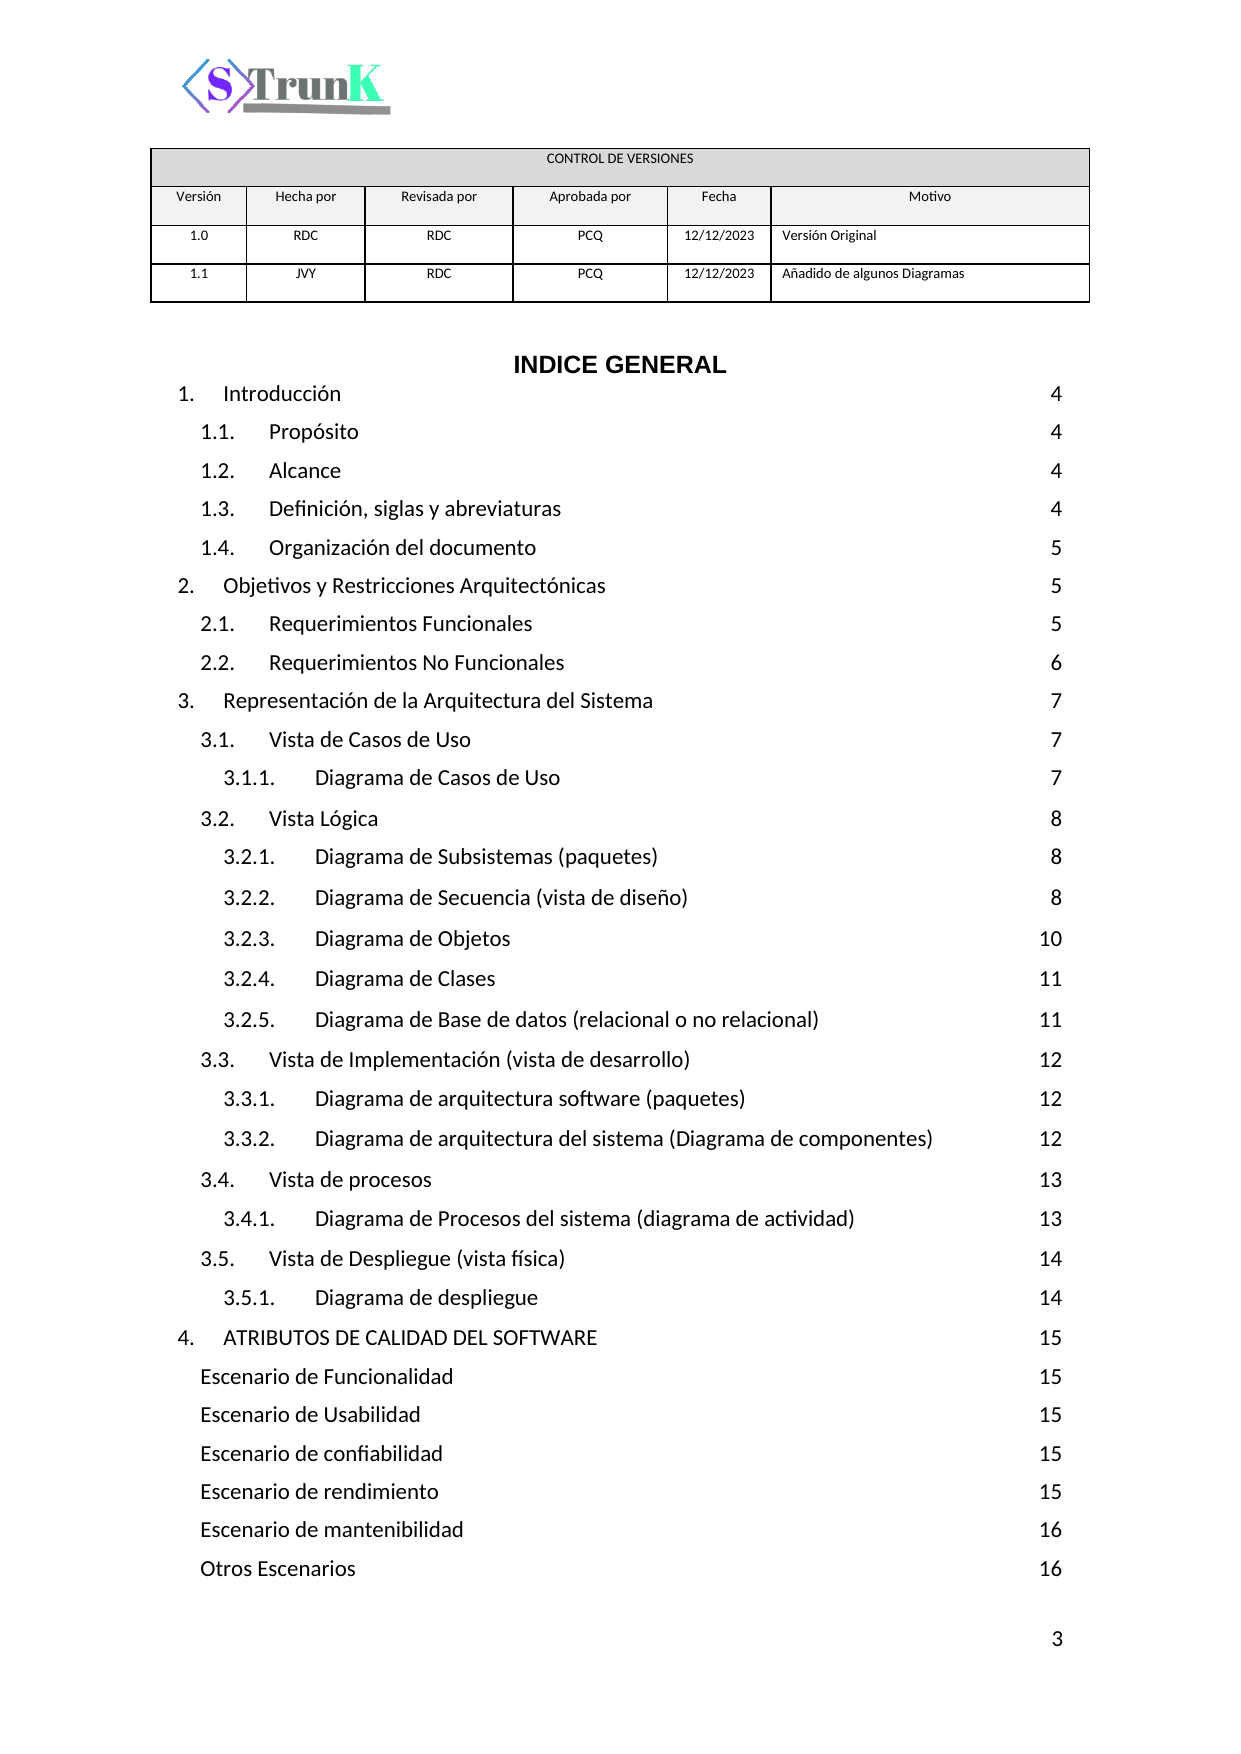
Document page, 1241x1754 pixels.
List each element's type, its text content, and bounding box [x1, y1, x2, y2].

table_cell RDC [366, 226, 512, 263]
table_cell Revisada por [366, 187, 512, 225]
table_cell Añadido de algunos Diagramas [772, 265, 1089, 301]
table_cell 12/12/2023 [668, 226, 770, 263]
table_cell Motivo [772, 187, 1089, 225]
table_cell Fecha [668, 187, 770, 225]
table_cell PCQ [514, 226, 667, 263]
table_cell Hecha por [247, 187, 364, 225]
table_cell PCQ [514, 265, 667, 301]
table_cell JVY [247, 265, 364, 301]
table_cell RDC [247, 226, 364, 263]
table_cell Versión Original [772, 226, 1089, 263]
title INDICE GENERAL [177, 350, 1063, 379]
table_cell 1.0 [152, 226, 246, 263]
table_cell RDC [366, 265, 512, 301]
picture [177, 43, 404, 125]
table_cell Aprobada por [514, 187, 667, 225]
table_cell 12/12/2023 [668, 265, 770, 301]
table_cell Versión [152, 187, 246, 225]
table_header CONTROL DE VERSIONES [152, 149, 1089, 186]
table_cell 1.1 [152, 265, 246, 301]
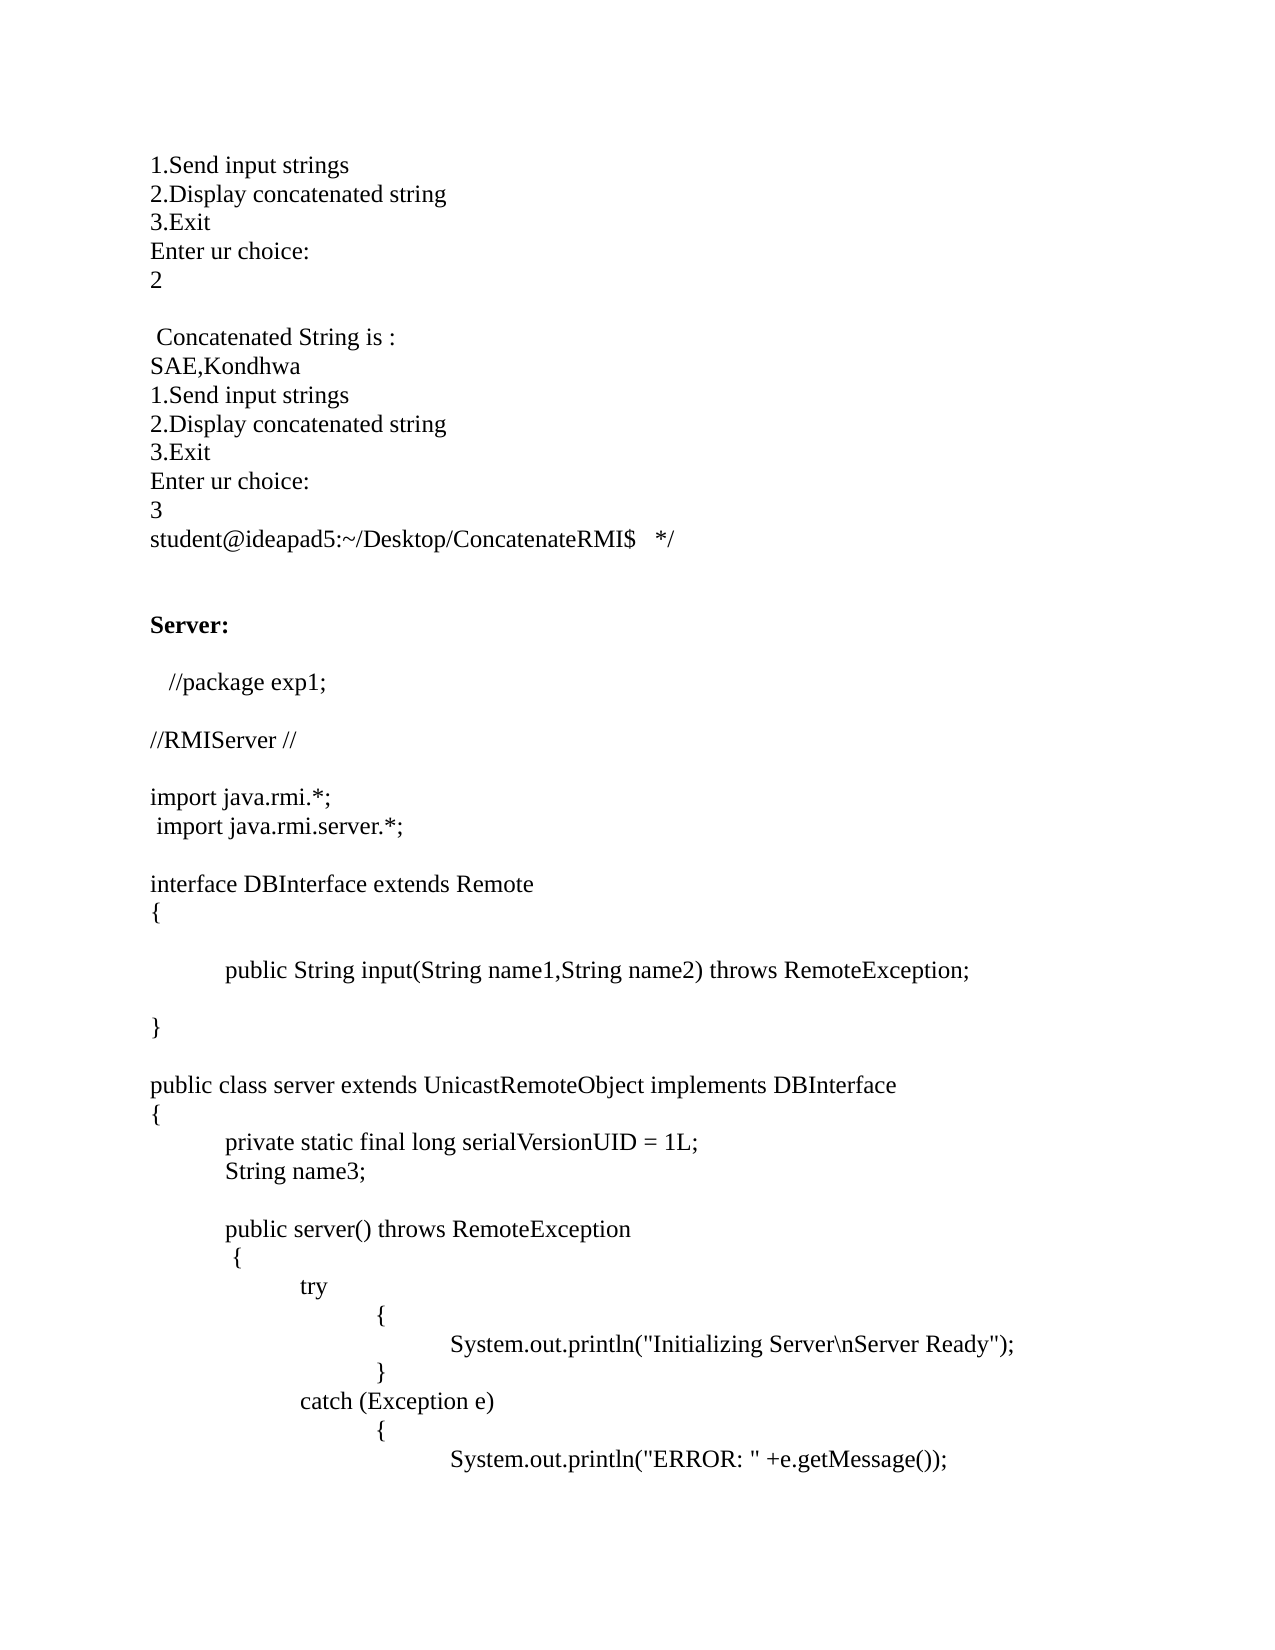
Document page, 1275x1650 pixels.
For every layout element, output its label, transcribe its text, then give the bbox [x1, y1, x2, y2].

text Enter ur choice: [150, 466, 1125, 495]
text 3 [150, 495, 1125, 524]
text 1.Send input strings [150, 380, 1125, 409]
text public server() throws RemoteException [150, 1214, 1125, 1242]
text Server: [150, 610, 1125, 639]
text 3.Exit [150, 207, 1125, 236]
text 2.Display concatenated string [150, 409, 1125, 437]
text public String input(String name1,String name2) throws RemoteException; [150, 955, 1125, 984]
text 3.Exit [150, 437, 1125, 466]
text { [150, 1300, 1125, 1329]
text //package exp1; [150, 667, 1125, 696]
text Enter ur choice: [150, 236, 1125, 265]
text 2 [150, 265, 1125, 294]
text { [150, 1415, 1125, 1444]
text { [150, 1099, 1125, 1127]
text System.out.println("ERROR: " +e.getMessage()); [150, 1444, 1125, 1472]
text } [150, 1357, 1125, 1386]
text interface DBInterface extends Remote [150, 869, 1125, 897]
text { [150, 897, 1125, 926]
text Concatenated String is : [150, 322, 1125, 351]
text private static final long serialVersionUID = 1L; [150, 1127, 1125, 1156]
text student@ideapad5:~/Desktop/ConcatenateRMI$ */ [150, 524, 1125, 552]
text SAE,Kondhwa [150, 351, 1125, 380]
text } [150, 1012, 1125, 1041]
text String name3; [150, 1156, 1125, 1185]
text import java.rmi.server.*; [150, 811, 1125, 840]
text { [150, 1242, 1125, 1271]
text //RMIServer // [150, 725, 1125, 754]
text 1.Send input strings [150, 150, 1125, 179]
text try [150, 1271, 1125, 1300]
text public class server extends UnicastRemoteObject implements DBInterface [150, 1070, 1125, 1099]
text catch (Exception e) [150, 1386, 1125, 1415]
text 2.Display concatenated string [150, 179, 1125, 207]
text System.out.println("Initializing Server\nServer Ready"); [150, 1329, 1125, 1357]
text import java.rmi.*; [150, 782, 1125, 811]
——————
Scan the data above for the word "extends" and report every line where it is found.

**Answer below**
text interface DBInterface extends Remote [150, 869, 1125, 897]
text public class server extends UnicastRemoteObject implements DBInterface [150, 1070, 1125, 1099]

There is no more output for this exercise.